Work out how many lines in the data hold the string "password". Reply with only that number.
--- The records ---
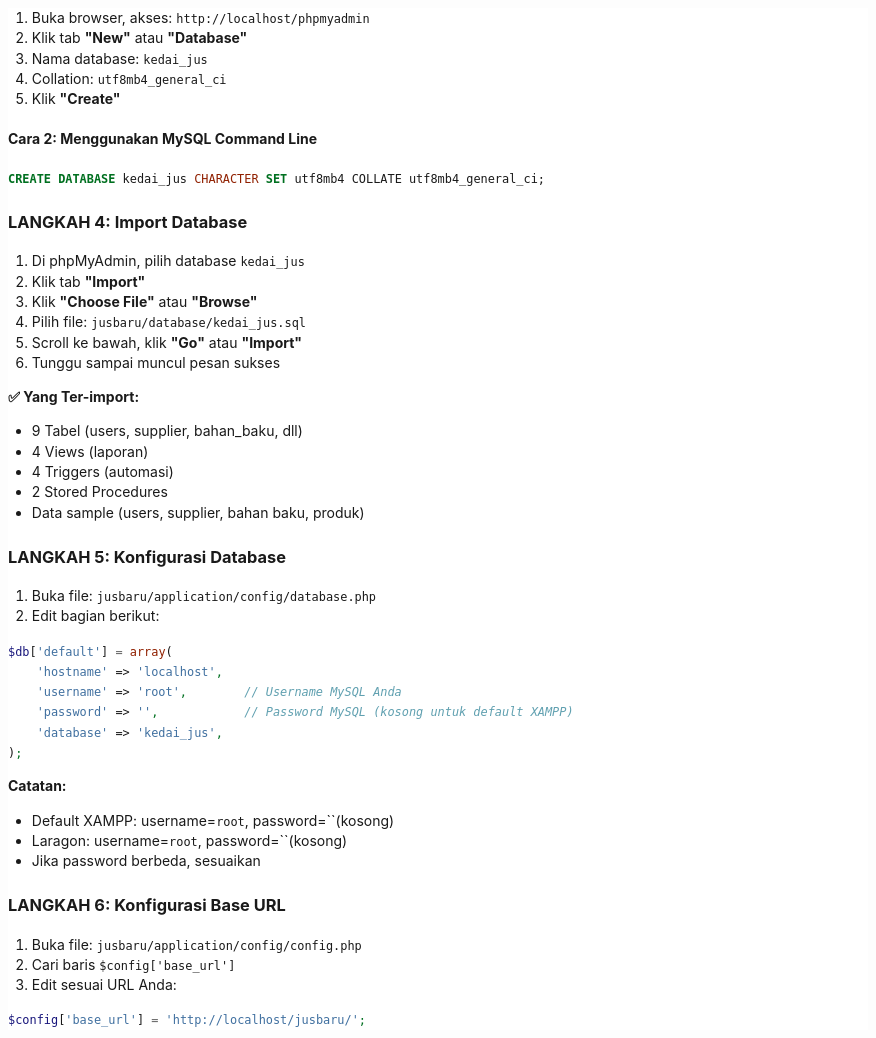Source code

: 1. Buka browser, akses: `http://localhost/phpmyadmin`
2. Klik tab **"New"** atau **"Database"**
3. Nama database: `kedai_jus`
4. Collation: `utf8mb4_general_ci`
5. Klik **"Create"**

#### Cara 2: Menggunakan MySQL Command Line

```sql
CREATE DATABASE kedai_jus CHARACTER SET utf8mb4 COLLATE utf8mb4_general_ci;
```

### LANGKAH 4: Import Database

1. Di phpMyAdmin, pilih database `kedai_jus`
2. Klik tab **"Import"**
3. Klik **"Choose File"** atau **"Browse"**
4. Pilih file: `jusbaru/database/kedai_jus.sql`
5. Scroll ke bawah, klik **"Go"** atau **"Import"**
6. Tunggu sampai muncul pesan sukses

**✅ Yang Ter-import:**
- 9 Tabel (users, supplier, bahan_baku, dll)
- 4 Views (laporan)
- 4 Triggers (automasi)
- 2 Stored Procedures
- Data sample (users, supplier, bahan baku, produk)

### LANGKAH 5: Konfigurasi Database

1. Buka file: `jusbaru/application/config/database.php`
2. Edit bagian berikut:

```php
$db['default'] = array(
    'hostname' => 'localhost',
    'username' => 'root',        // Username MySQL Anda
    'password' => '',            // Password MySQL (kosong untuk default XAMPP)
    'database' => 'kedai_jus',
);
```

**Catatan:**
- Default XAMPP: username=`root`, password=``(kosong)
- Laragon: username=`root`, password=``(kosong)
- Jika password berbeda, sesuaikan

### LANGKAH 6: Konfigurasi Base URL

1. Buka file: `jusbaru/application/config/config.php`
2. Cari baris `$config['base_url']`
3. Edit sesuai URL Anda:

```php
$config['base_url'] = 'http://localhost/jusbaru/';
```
---
The completed task>
4